Covid-19 Lockdown in Shanghai

Residents shouldn’t walk in the hallways, garages or open areas of their residential compounds in order to reduce the risk of infection, Wu Qianyu, an official with the Shanghai Municipal Health Commission, said during a briefing on Tuesday. That includes walking pets.

Shanghai’s lockdown came after a month of less disruptive measures failed to stymie omicron’s fast and stealthy spread in the community.

Residents east of the Huangpu were locked down in their housing compounds on Monday but were mostly allowed to roam within them. On Tuesday, however, three residents told Reuters neighbourhood committees had told them they were no longer allowed to step outside their homes.

"Children were still having picnics yesterday and having fun," said one of them, who declined to be identified, citing privacy concerns.

The stricter lockdown rules came a day after the Chinese financial hub started sealing off its 25 million people in two stages, with half the city locked down for four days, followed by the other half. The goal is to test the entire city for Covid-19, part of the effort to get its biggest outbreak to date under control.

Zero Covid strategy

This is the second day of Covid lockdown in the financial hub of China. Home to 26 million people, the authorities in this district are dividing the city roughly along the Huangpu River, splitting the historic centre from the eastern financial and industrial district of Pudong to allow for staggered testing.

China has imported some 21,000 boxes of Pfizer Inc.’s Covid pill Paxlovid through Shanghai earlier this month, and has been treating high-risk patients with the drug.

The city also has rolled out a slew of measures, including tax relief, rent extension or reductions, and loan support for small businesses, retail and catering industries hit hard by the outbreak, officials said.

8.26 million tests were performed by as many as 17,000 testing personnel in the city's locked-down districts on Monday.

"The vast numbers of medical staff, grass-roots cadres, community workers and volunteers shared the very hard work on the front line of epidemic prevention and control, and should be thanked," Wu Qianyu said.

Though China is sticking to its plan for crushing the outbreak, experts overseas remain sceptical about the efficacy of lockdowns in the face of a highly infectious new variant.

"It is clear from Australia and elsewhere in the world that lockdowns are simply not effective against Omicron – so expect a big wave coming," said Adrian Esterman, an expert in biostatistics at the University of South Australia.

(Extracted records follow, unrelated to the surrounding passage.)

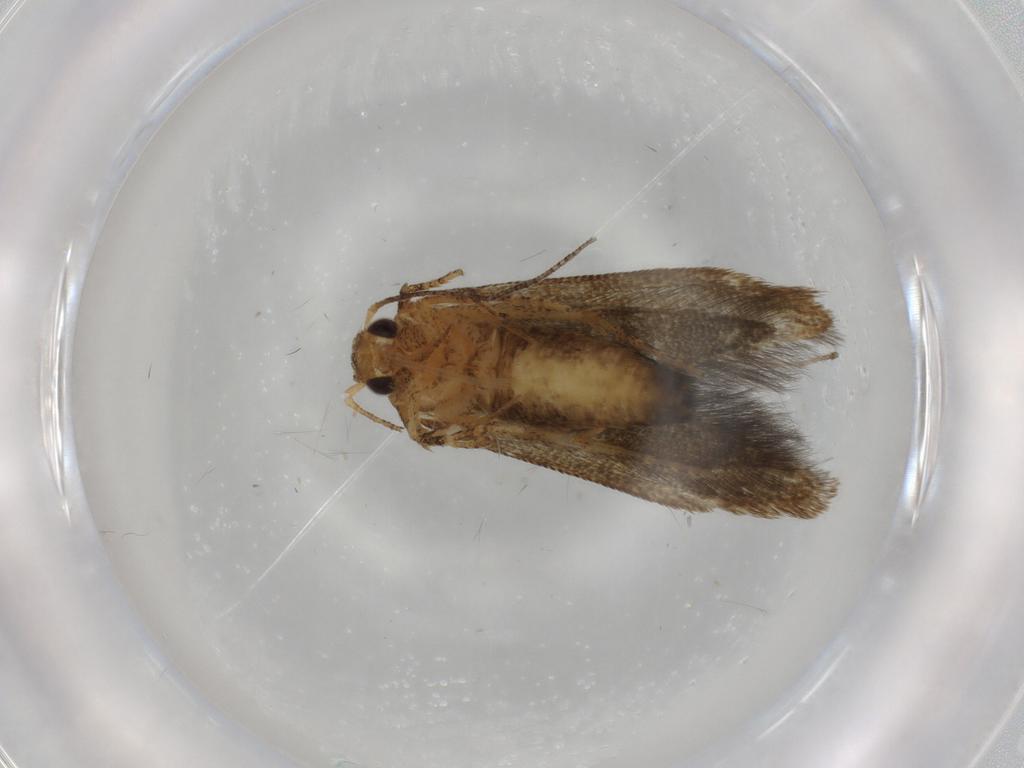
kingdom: Animalia
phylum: Arthropoda
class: Insecta
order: Lepidoptera
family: Blastobasidae
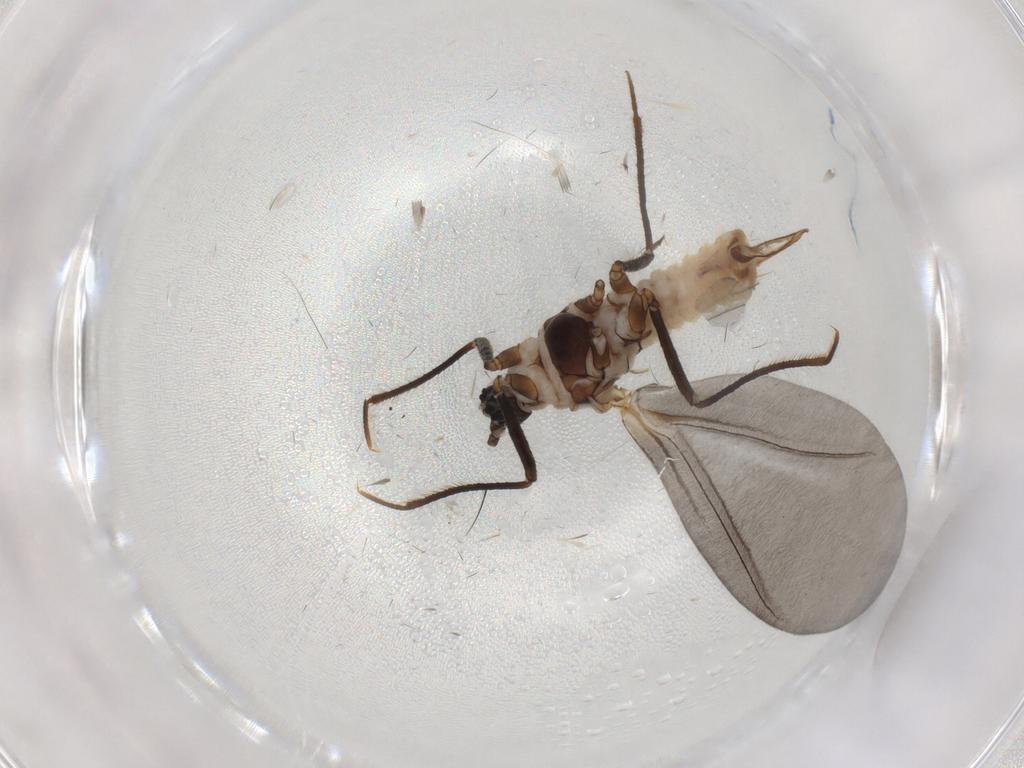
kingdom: Animalia
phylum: Arthropoda
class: Insecta
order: Hemiptera
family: Putoidae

Daily cases recorded in Shanghai

Covid cases jumped to 4,477 on the first day of the lockdown, from 3,500 reported on Monday. There were 6,886 cases nationwide on Tuesday, according to data from China’s National Health Commission.

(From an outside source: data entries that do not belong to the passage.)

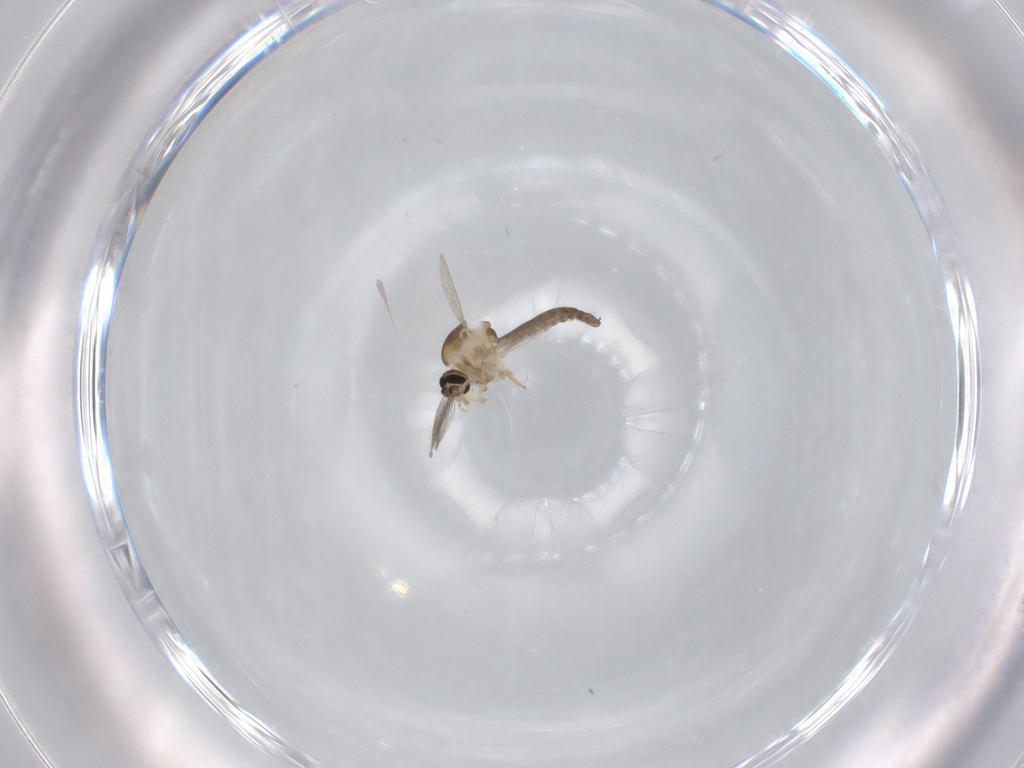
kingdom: Animalia
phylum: Arthropoda
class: Insecta
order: Diptera
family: Ceratopogonidae
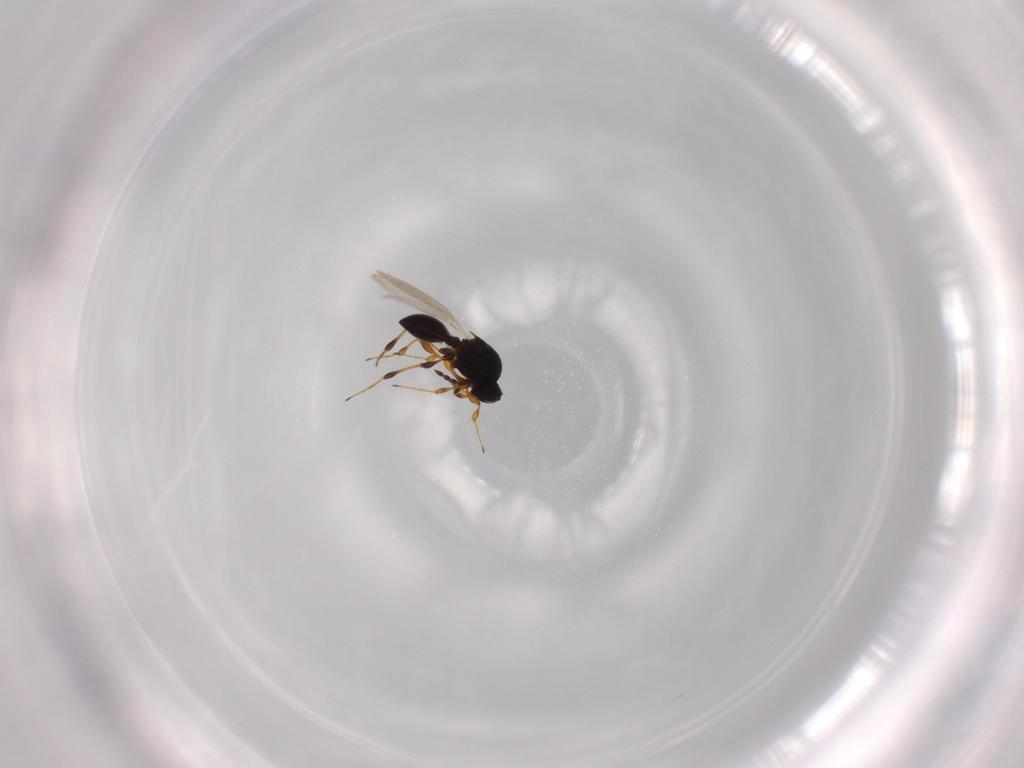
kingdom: Animalia
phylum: Arthropoda
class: Insecta
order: Hymenoptera
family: Platygastridae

Public reactions to sweeping lockdown

Drone footage published by state media showed empty streets below the skyscrapers of the city's Lujiazui financial district. Public transport in the east has been shut and all unapproved vehicles ordered off the streets.

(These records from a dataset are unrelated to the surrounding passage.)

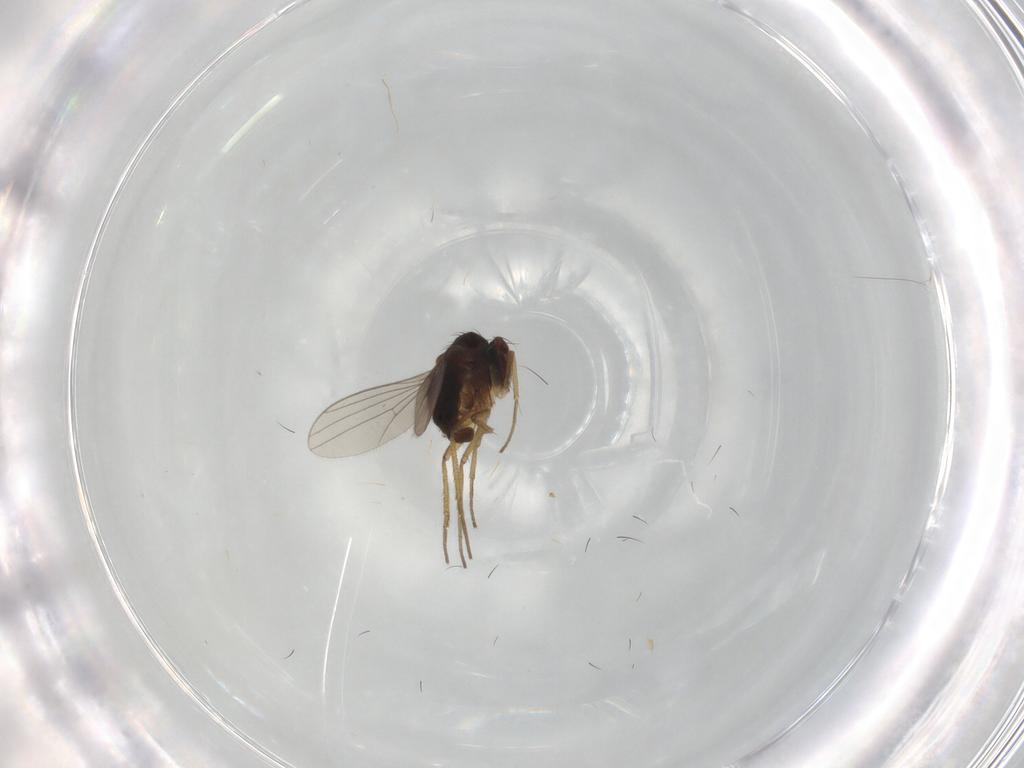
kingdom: Animalia
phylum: Arthropoda
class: Insecta
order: Diptera
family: Dolichopodidae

The Shanghai Stock Exchange, in the west of the city, said it has kept a skeleton staff in place in the bourse for key operations while others work from home.

General Motors's joint venture has managed to maintain production by asking workers to sleep on factory floors, people familiar with the matter said.

Residents in the west of the city have been stocking up at shops and markets in anticipation of their lockdown from 1 April.

But U.S. hypermarket chain Costco Wholesale Corp, whose Shanghai store has in recent days attracted throngs of shoppers, said it was closing from Tuesday, along with some gyms and shopping malls also in western districts.

The city government rolled out new measures to try to support Covid-affected businesses, including rent exemptions and tax rebates.

The Communist Party tabloid the Global Times quoted Peking University economist Cao Heping as saying that while the city's growth would be hit, the national economy would not suffer greatly.

Elsewhere, the city of Changchun, capital of Jilin province in the northeast, apologised to its 8.5 million residents for food shortages related to disruption caused by containment measures.

The manufacturing hub of Shenzhen is starting to get back on its feet after shutdowns but many firms are worried about the near-term outlook, the Securities Times reported.